▶ _What to produce_
Reproduce the whole listing below word for word, keeping every line as it appears.

▶ _Supplied entries_
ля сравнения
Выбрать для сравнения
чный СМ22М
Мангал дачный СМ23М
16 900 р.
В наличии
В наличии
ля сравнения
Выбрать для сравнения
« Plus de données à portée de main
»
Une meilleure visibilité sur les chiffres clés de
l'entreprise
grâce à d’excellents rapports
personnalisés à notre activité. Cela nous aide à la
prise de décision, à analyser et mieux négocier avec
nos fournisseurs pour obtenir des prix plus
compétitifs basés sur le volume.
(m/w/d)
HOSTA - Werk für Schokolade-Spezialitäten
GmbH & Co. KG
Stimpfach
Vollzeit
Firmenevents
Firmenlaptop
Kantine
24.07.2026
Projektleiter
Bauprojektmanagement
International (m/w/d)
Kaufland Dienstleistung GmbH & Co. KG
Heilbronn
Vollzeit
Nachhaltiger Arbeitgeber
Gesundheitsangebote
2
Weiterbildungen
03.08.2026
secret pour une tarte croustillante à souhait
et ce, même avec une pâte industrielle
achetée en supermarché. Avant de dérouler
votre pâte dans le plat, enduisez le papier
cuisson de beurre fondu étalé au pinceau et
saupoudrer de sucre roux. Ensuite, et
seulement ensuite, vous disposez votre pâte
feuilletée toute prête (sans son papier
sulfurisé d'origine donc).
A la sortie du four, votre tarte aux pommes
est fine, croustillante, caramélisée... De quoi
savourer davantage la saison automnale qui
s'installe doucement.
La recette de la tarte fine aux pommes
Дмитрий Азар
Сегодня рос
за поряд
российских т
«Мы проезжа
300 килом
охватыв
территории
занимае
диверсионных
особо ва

▶ _Task answer_
ля сравнения
Выбрать для сравнения
чный СМ22М
Мангал дачный СМ23М
16 900 р.
В наличии
В наличии
ля сравнения
Выбрать для сравнения
« Plus de données à portée de main
»
Une meilleure visibilité sur les chiffres clés de
l'entreprise
grâce à d’excellents rapports
personnalisés à notre activité. Cela nous aide à la
prise de décision, à analyser et mieux négocier avec
nos fournisseurs pour obtenir des prix plus
compétitifs basés sur le volume.
(m/w/d)
HOSTA - Werk für Schokolade-Spezialitäten
GmbH & Co. KG
Stimpfach
Vollzeit
Firmenevents
Firmenlaptop
Kantine
24.07.2026
Projektleiter
Bauprojektmanagement
International (m/w/d)
Kaufland Dienstleistung GmbH & Co. KG
Heilbronn
Vollzeit
Nachhaltiger Arbeitgeber
Gesundheitsangebote
2
Weiterbildungen
03.08.2026
secret pour une tarte croustillante à souhait
et ce, même avec une pâte industrielle
achetée en supermarché. Avant de dérouler
votre pâte dans le plat, enduisez le papier
cuisson de beurre fondu étalé au pinceau et
saupoudrer de sucre roux. Ensuite, et
seulement ensuite, vous disposez votre pâte
feuilletée toute prête (sans son papier
sulfurisé d'origine donc).
A la sortie du four, votre tarte aux pommes
est fine, croustillante, caramélisée... De quoi
savourer davantage la saison automnale qui
s'installe doucement.
La recette de la tarte fine aux pommes
Дмитрий Азар
Сегодня рос
за поряд
российских т
«Мы проезжа
300 килом
охватыв
территории
занимае
диверсионных
особо ва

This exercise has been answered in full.